A confirmed market disruptor, flexible space and coworking has gained traction as a legitimate sub-sector of the market. Currently representing around three per cent of commercial office stock nationally, this is set to increase towards seven per cent judging by the experience in the London and New York markets.
“The major coworking operators have delivered on pent-up demand for flexible office space. Led by WeWork and a cohort of other providers, they have successfully introduced a new look and feel for next generation office space with shared services and a sense of community. Customer service has also been elevated to a new level, with concierge staff and regular event programming” Mr Tindale said.
Rubberdesk’s Australian flexible workspace market currently has an estimated 106,000 square metres of available office space, representing 4.8 per cent of the nation’s total vacant office space.
On a significant growth trajectory, Rubberdesk tripled its listings last year with bookings growing by 650 per cent during the same period. It currently has some 2,500 listings Australia-wide and exclusively powers Commercialrealestate.com.au’s coworking platform.
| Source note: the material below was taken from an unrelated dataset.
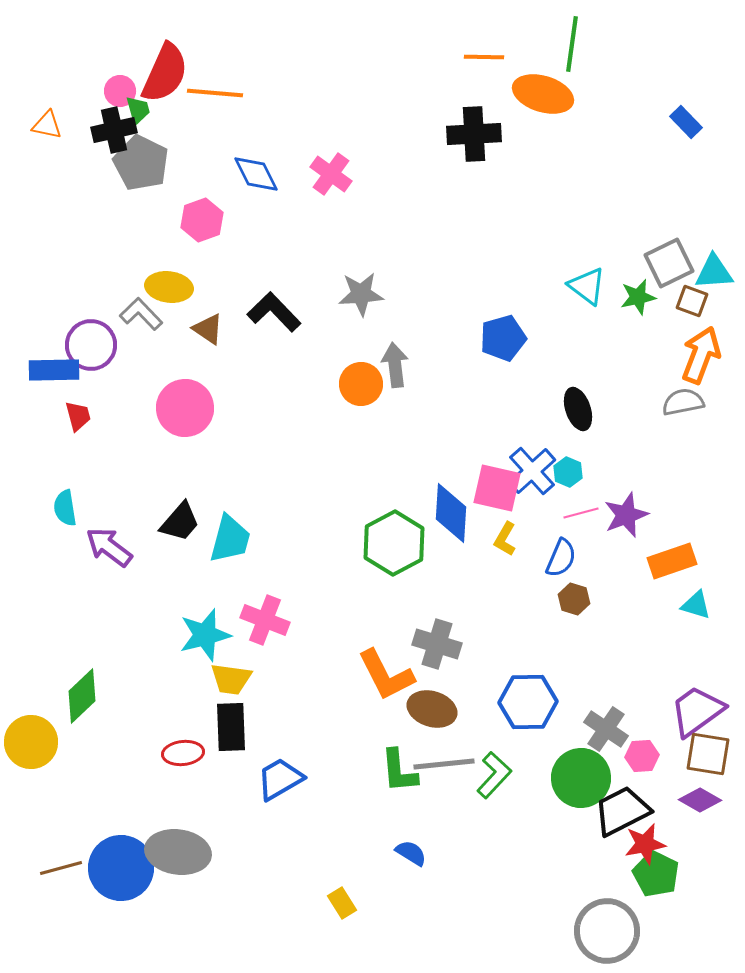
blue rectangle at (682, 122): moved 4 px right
Flexible space customers typically want space quickly and seek ‘plug and play’ solutions in ready fitted, furnished and cabled environments. They value convenience, speed and flexibility of tenure with terms ranging from 3 to 12 months. Flexible space helps them mitigate risk and they are willing to pay a rental premium for this.
“Rubberdesk is really the Airbnb of flexible office space, providing a full service online platform for organisations to list spare space and for businesses to find it. Our success has been driven by a combination of tightly-held office markets and a groundswell of businesses seeking quality premises on flexible terms. Rubberdesk is the only flex space platform to manage payments and licence agreements where needed, making the whole process easy,” said Mr Jim Groves, co-founder and CEO of Rubberdesk.
According to Jim Groves, Rubberdesk‘s clients include private businesses with surplus office space as well as major global and domestic coworking operators such as WeWork, Hub Australia and Workspace 365.
Rubberdesk’s customers include major corporates looking for off-site locations for special projects, growing businesses looking for flexibility, and freelancers looking to connect into a workplace community.
Three quarters of Rubberdesk bookings are for private offices where the average occupancy is for six people. Rates vary based on location and provider, with the national average $741 per person per month and Sydney CBD rates at around $941 per person per month.
While coworking operators have been the driving force of the flexible space market in its formative years, Rubberdesk believe the real opportunity to unlock lies in monetising surplus desk space within private businesses.
“Rubberdesk was initially built for this purpose, to help businesses generate income from surplus office space. However, the spaces available are now split equally between coworking operators and traditional businesses with unused office space.”
“We’re only scratching the surface of the total available market amongst traditional businesses with unused space that can be rented out on flexible terms,” said Mr Groves.